── PROVIDED ENTRIES ──
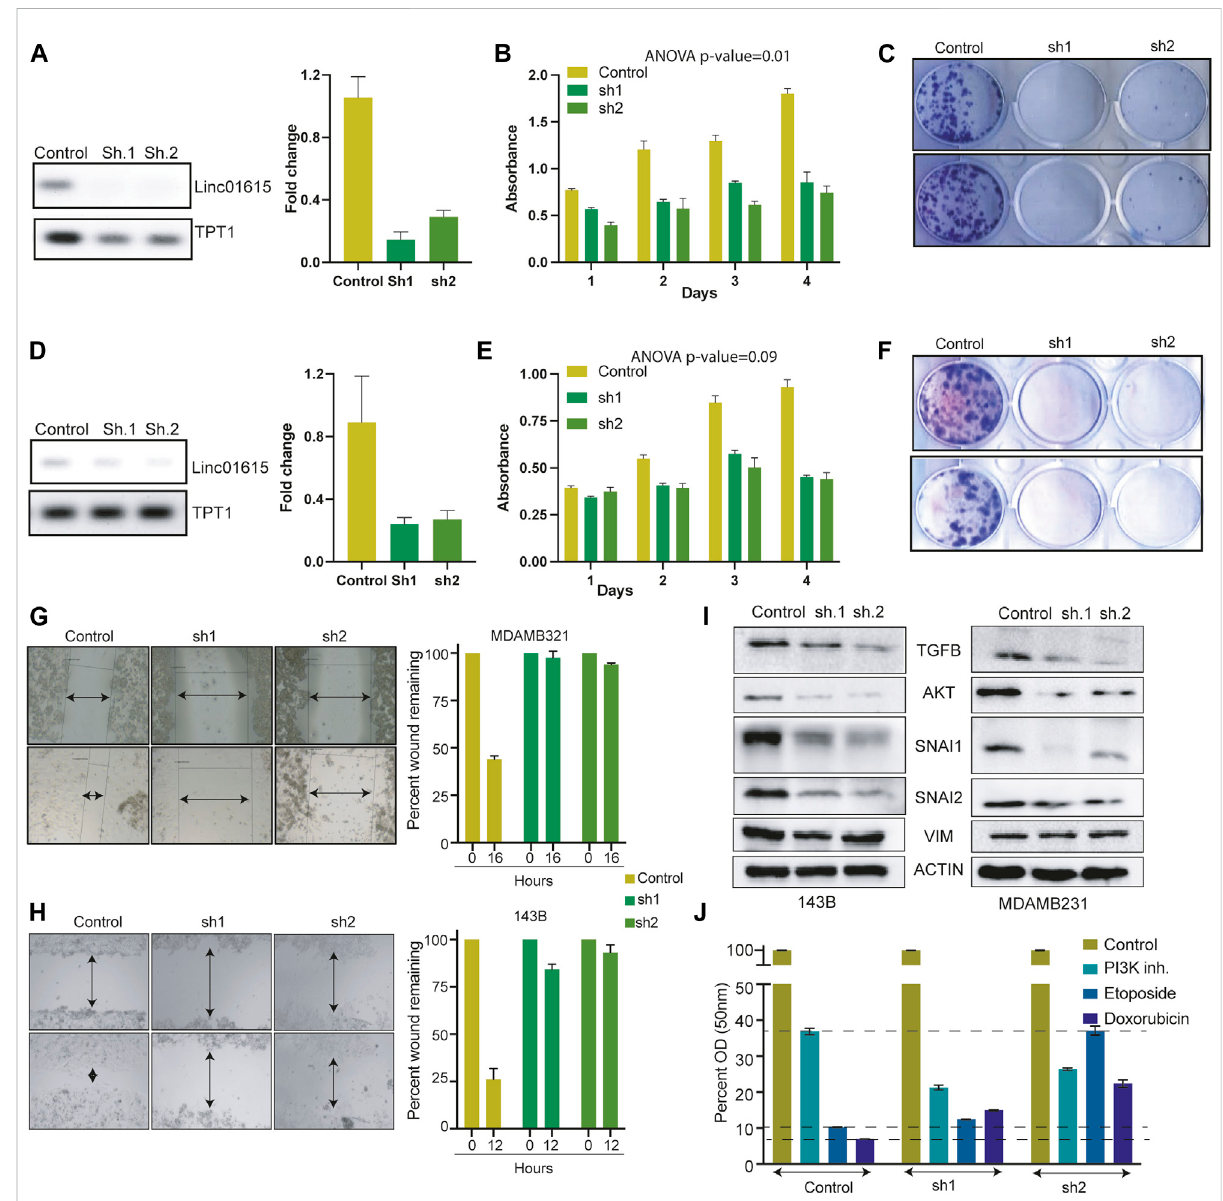
Linc01615 is required for cell proliferation and cell migration: (A) Semi-quantitative and Q-PCR data showing the decreased RNA level of Linc01615afterknockdowninMDAMB231cells.EffectofLinc01615knockdownonMDAMB231 (B) Cellproliferation (C) Colonyformationability. (D) Semi-quantitativeandQ-PCRdatashowingthedecreasedRNAlevelofLinc01615afterknockdownin143Bcells.EffectofLinc01615knockdownon MDAMB231 (E) Cell proliferation (F) Colony formation ability. The effect of Linc01615 knockdown on (G) MDAMB231 and (H) 143B cells cell migrationability. (I) Linc01615wasknocked down inMDAMB231 and143Bcells, and thelevel ofmentionedproteinwaschecked usingwestern blot. (J) 143B control and Linc01615 Sh1 and sh2 cells were treated with PI3K inhibitor, Etoposide and Doxorubicin in triplicate and MTT assay was performed after 48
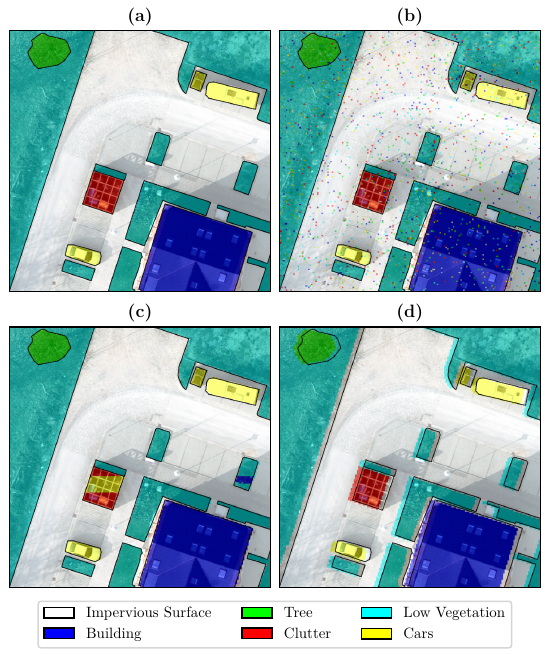
Figure 1. Labels before and after introducing different label noise. (a) original Label, (b) Label corrupted with random label (pixel) noise, (c) Label corrupted with segment error, (d) Label corrupted with segment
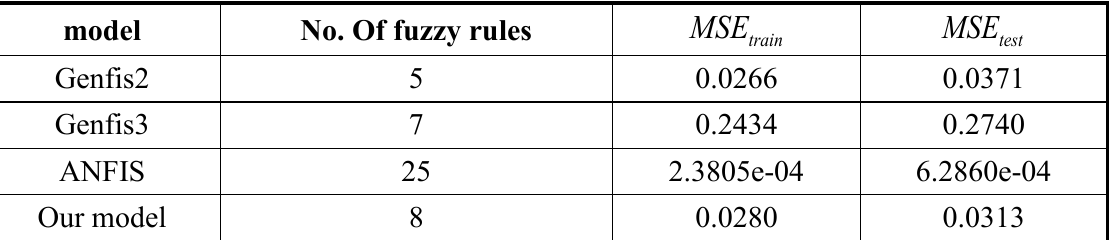
Table 1. The comparison of the different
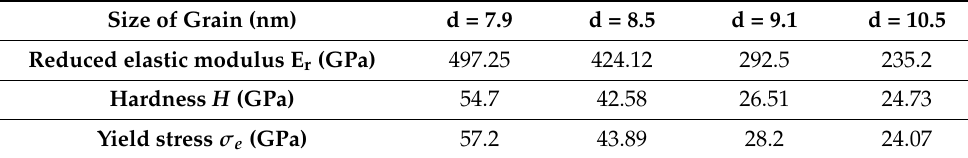
Table 2. Hardness measurements in GPa, for all concentrations. Size of Grain (nm) d =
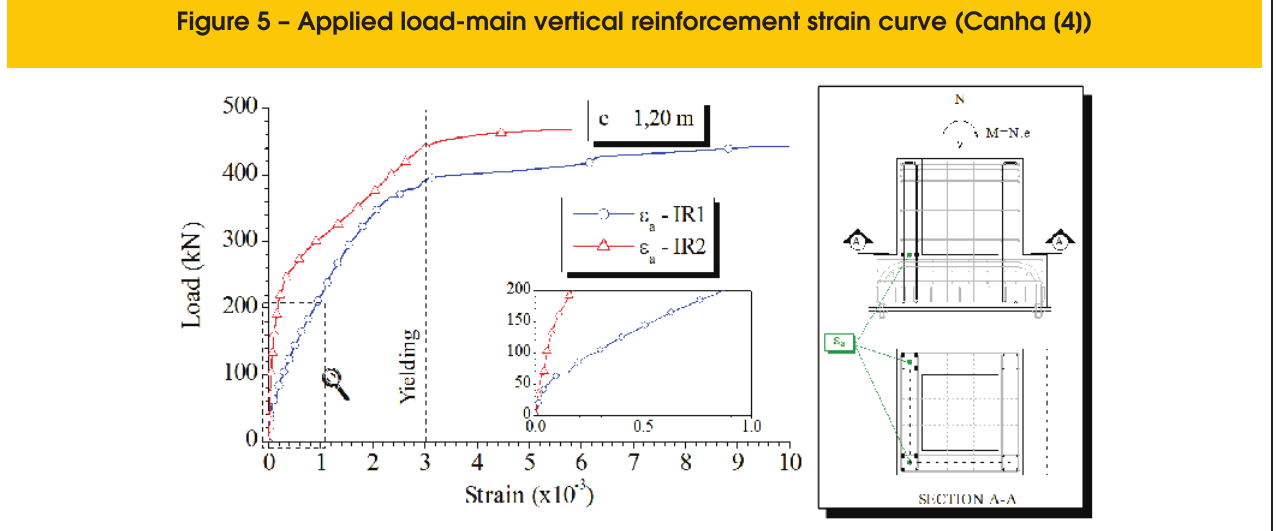
Figure 5 – Applied load-main vertical reinforcement strain curve (Canha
───
**WHAT THE EXERCISE ASKS**
Look through the entries for the string "Figure". Every line that has it belongs in the answer.

**SOLUTION TO THIS TASK**
Figure 1. Labels before and after introducing different label noise. (a) original Label, (b) Label corrupted with random label (pixel) noise, (c) Label corrupted with segment error, (d) Label corrupted with segment
Figure 5 – Applied load-main vertical reinforcement strain curve (Canha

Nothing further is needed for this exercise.